The blooms have the telltale hairy filaments, the star-shaped flower, and a very light carrion smell typical of stapeliads. Based on my research, It is in the family apocynaceae and I think this is of the genus stapeliad caralluma fimbriata, a plant now touted as an appetite suppressant.
The plant is native to India, Sri Lanka, and the Arabian peninsula to North Africa where it is eaten as a vegetable with spices as a portable food and to curb thirst. I found it confusing when there was more information on the Internet about its medical notoriety than descriptions about the plant itself. Some entries praised its weight loss efficacy followed by a number of warnings about the inconsistencies in its ingredients and its safely. I am only listing works cited that talk about the plant; if you want to investigate the medical claims, you are on your own. All I wanted was a new stapeliad!
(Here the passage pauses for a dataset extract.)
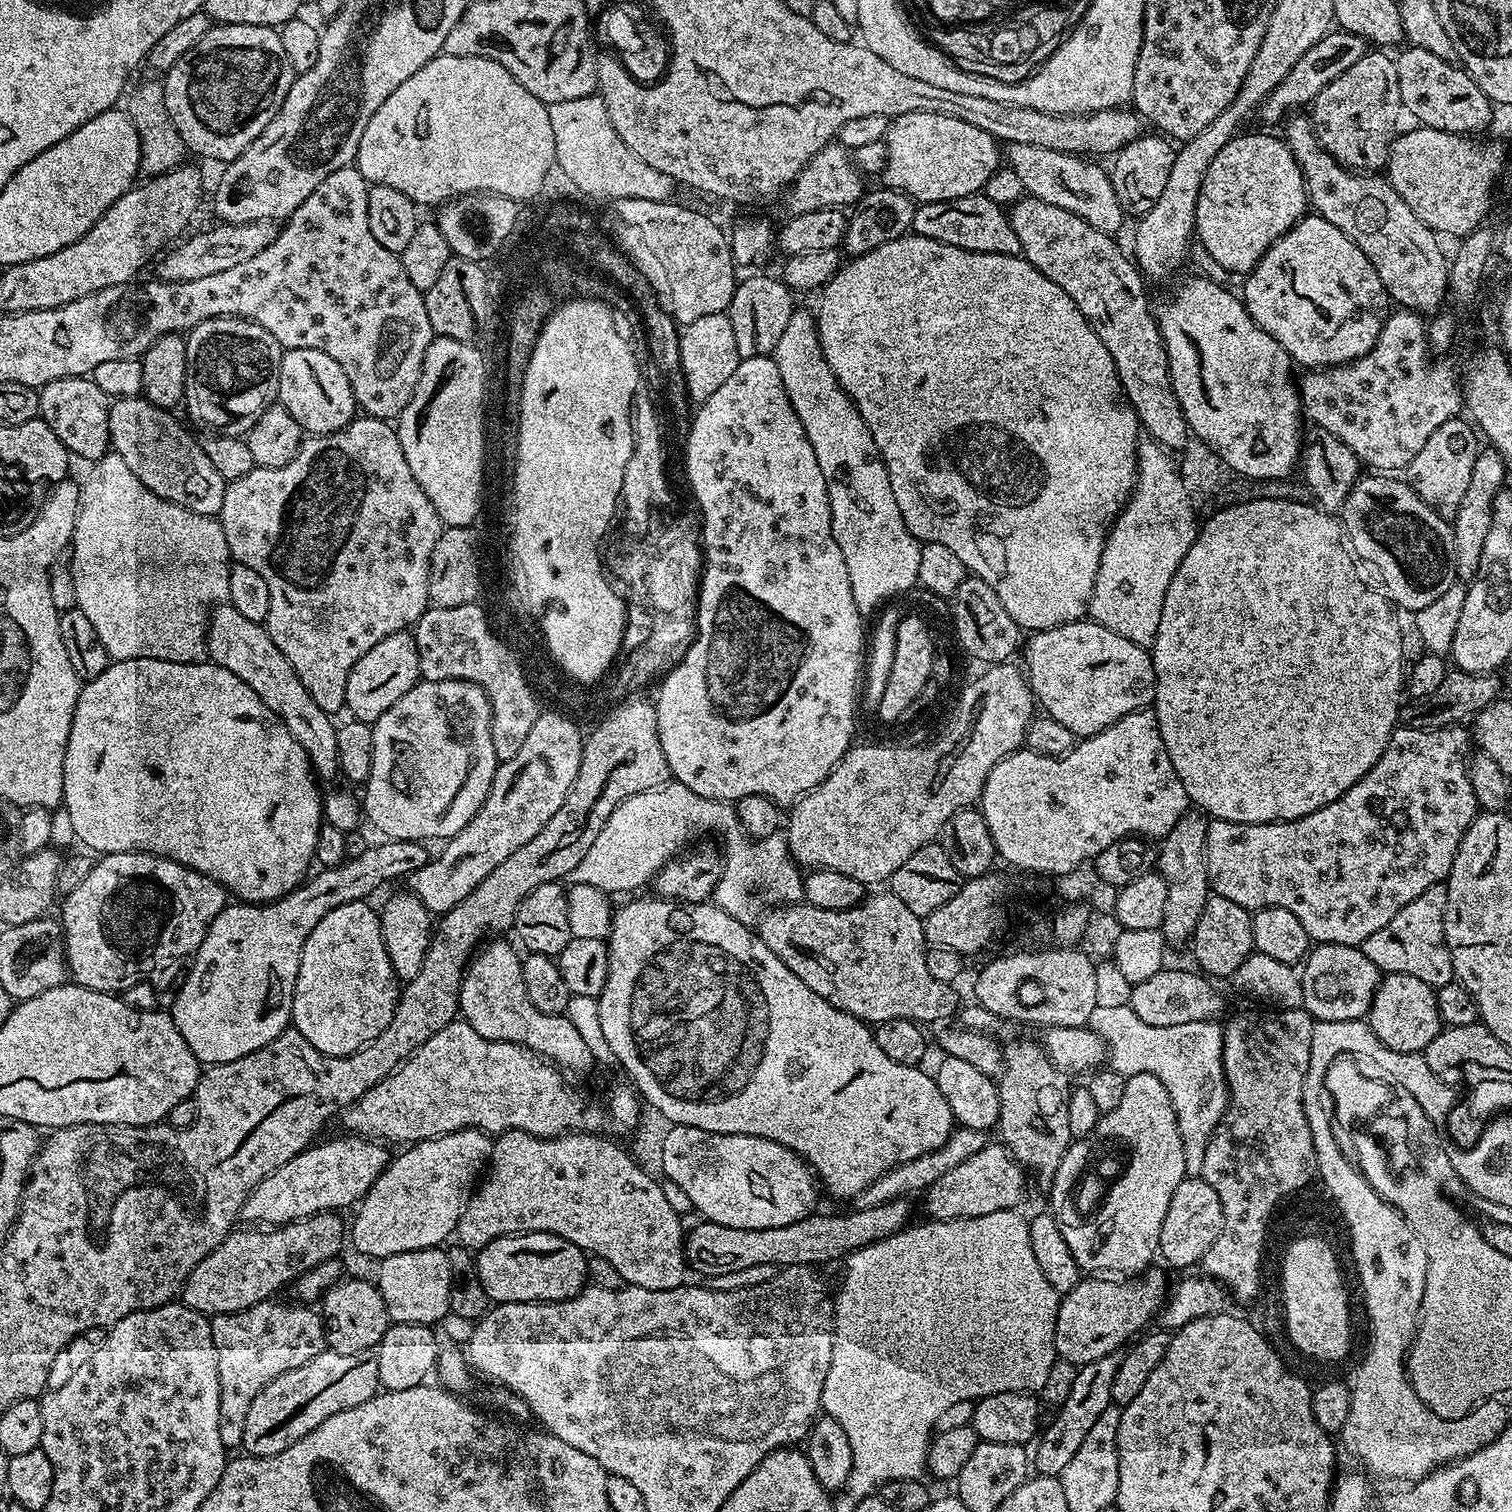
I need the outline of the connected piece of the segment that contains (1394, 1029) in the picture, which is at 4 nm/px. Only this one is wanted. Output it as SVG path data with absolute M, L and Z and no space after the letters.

The body of the plant is a lighter green than my others and a slightly different form. And the flowers have an interesting design in the center. So I consider it a good addition to my collection. But I’m not planning on using it for appetite control, although I could always use some help in that area!
If you see it advertised for weight loss, I would give it some thought before spending good money on it. If you want a nice succulent to add to your collection, go for it.